#### [TASK STATEMENT]
Copy every line of the records below word for word, leaving out the pictures.

===== LISTED ENTRIES

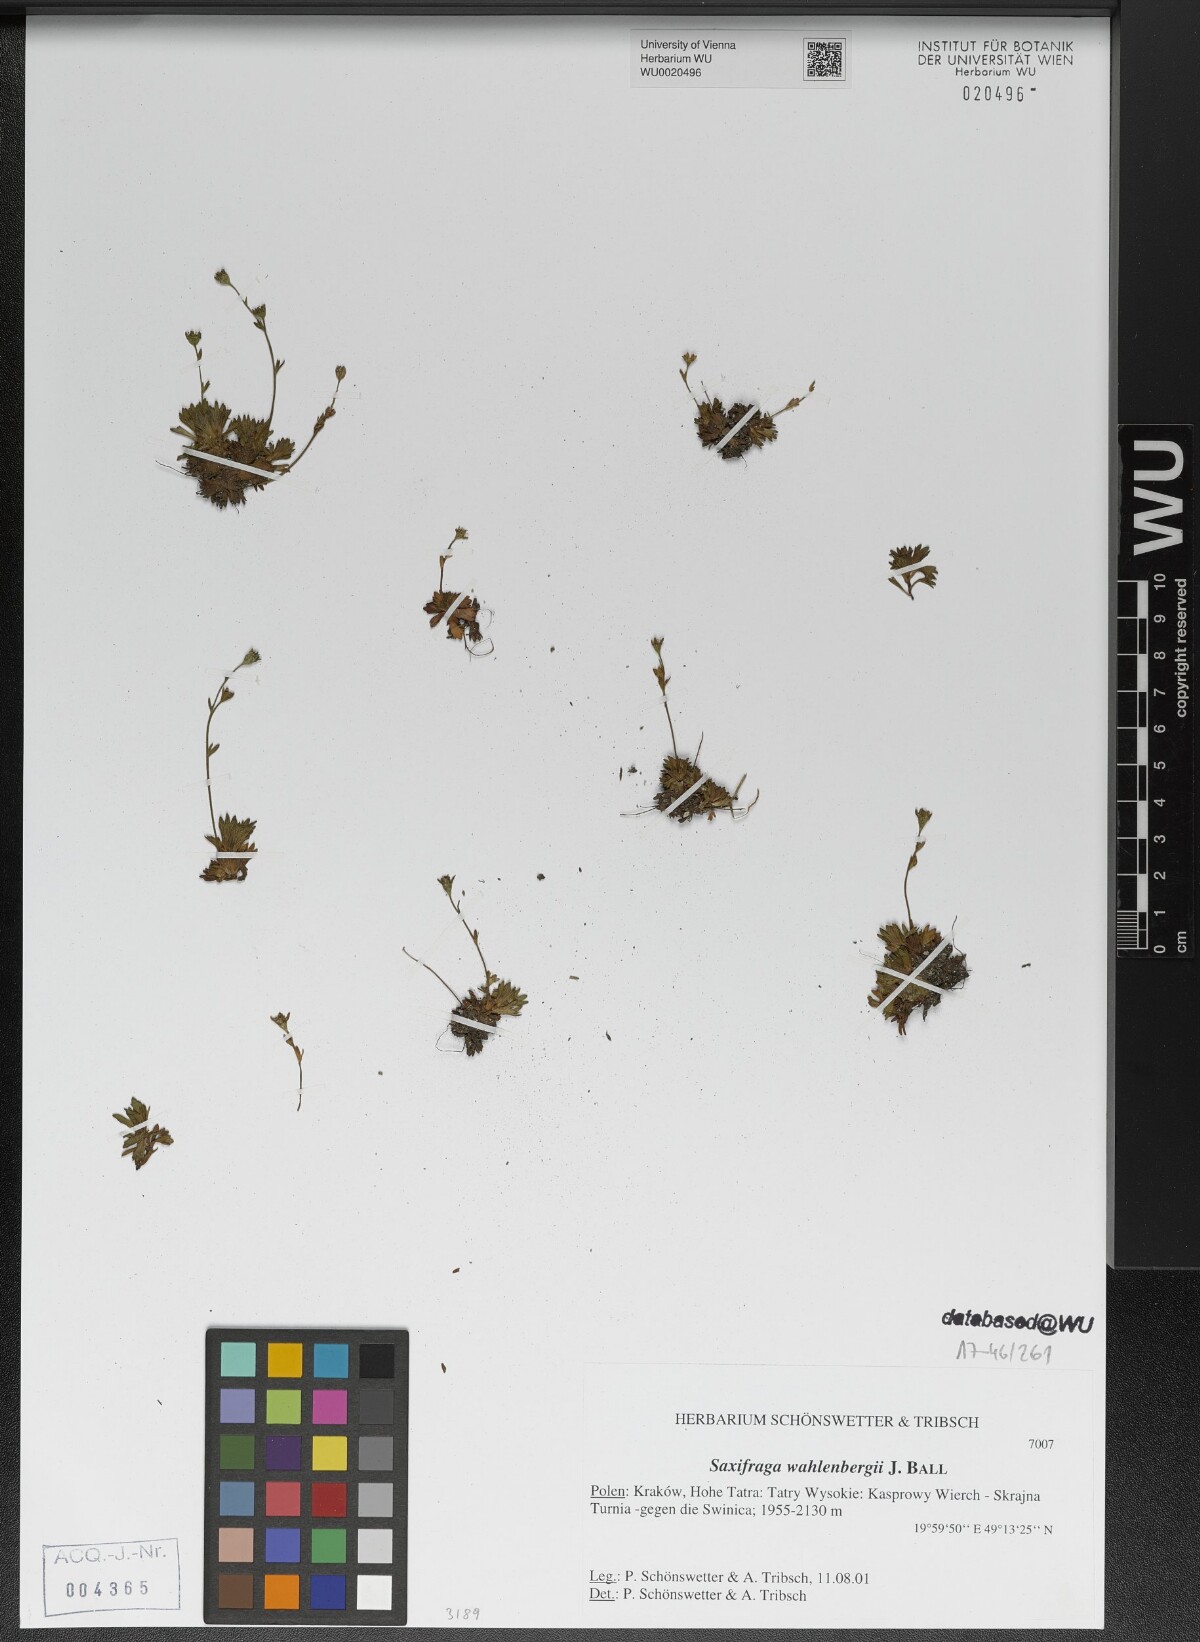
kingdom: Plantae
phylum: Tracheophyta
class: Magnoliopsida
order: Saxifragales
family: Saxifragaceae
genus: Saxifraga
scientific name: Saxifraga wahlenbergii
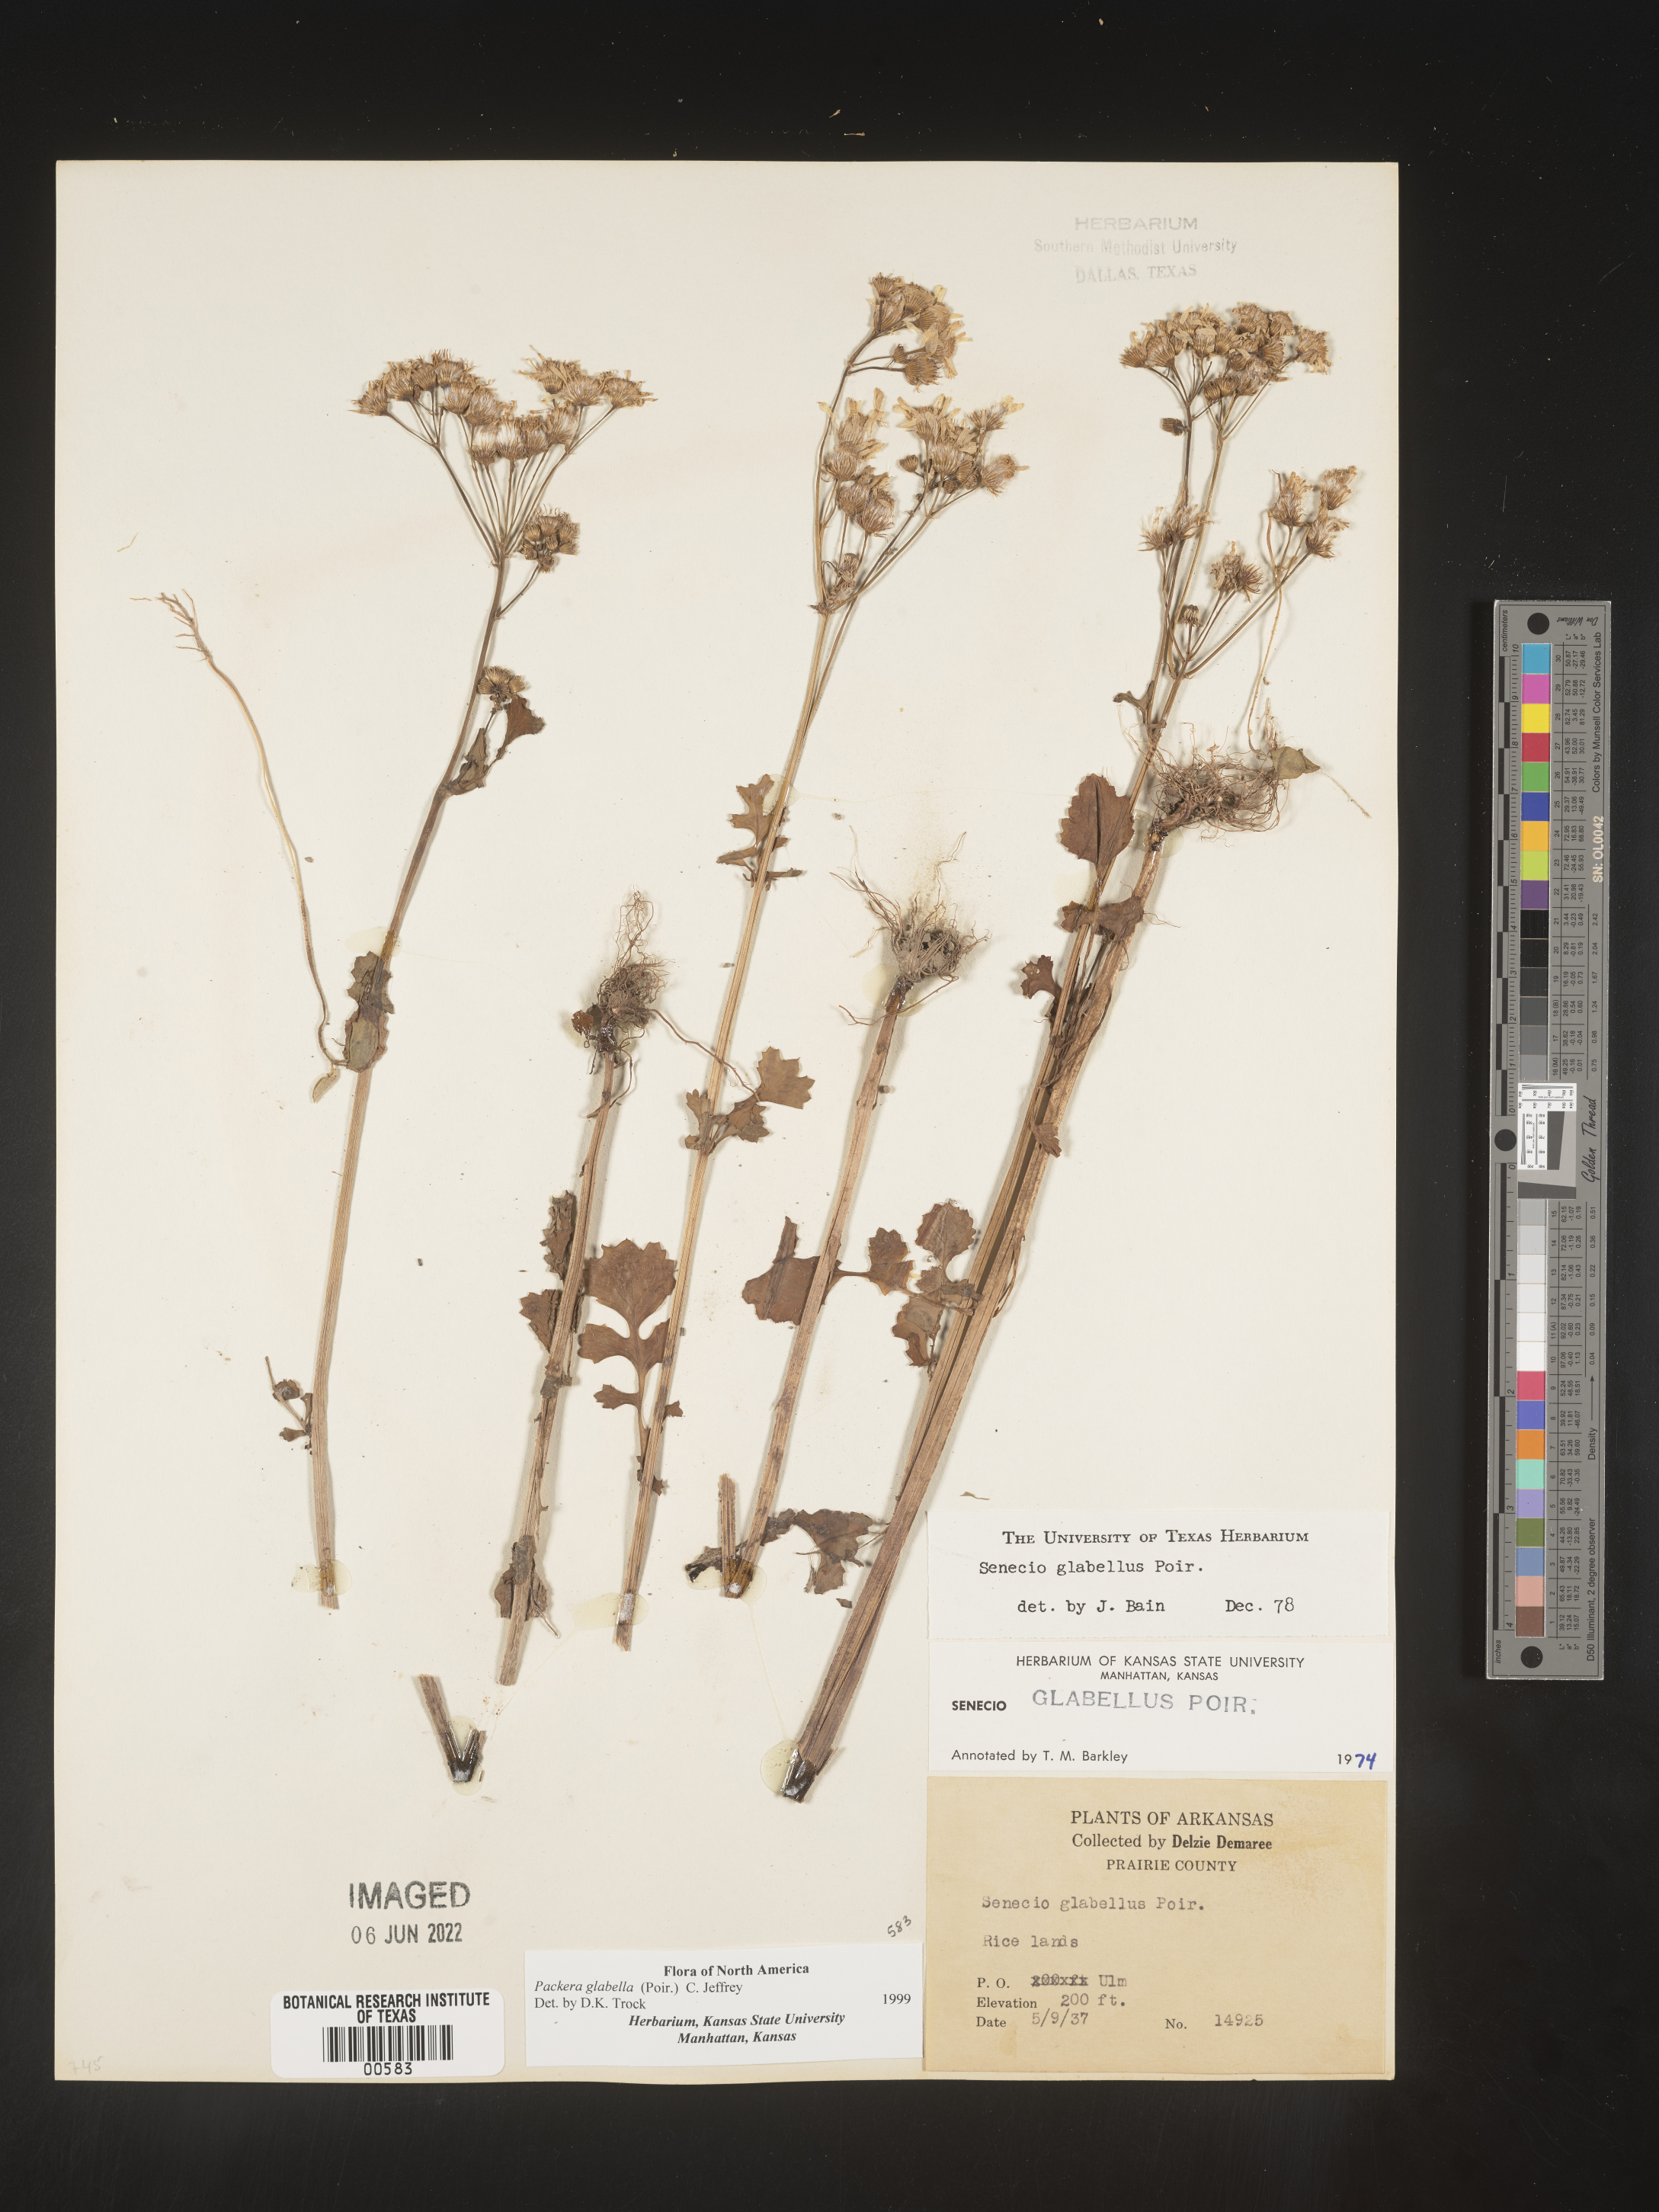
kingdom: Plantae
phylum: Tracheophyta
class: Magnoliopsida
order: Asterales
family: Asteraceae
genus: Packera
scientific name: Packera glabella
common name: Butterweed
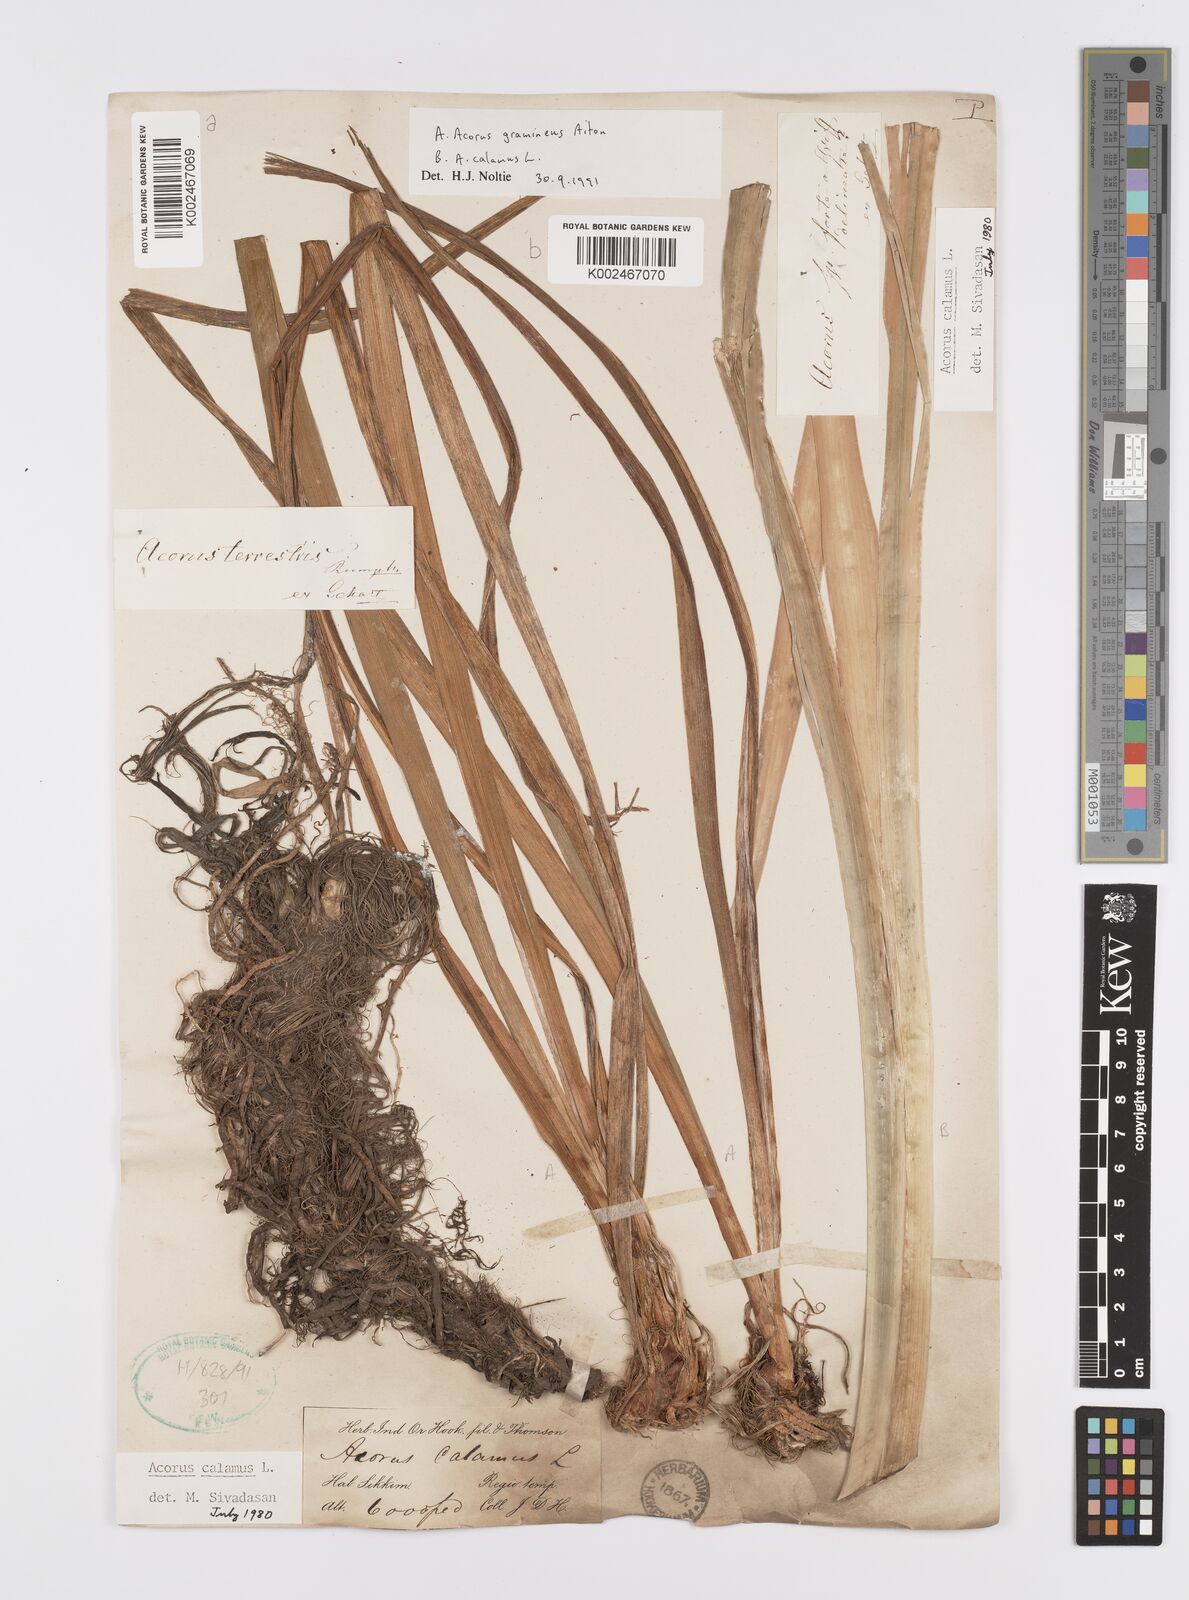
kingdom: Plantae
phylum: Tracheophyta
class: Liliopsida
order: Acorales
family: Acoraceae
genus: Acorus
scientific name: Acorus calamus
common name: Sweet-flag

==========

#### [FINAL ANSWER]
kingdom: Plantae
phylum: Tracheophyta
class: Magnoliopsida
order: Saxifragales
family: Saxifragaceae
genus: Saxifraga
scientific name: Saxifraga wahlenbergii
kingdom: Plantae
phylum: Tracheophyta
class: Magnoliopsida
order: Asterales
family: Asteraceae
genus: Packera
scientific name: Packera glabella
common name: Butterweed
kingdom: Plantae
phylum: Tracheophyta
class: Liliopsida
order: Acorales
family: Acoraceae
genus: Acorus
scientific name: Acorus calamus
common name: Sweet-flag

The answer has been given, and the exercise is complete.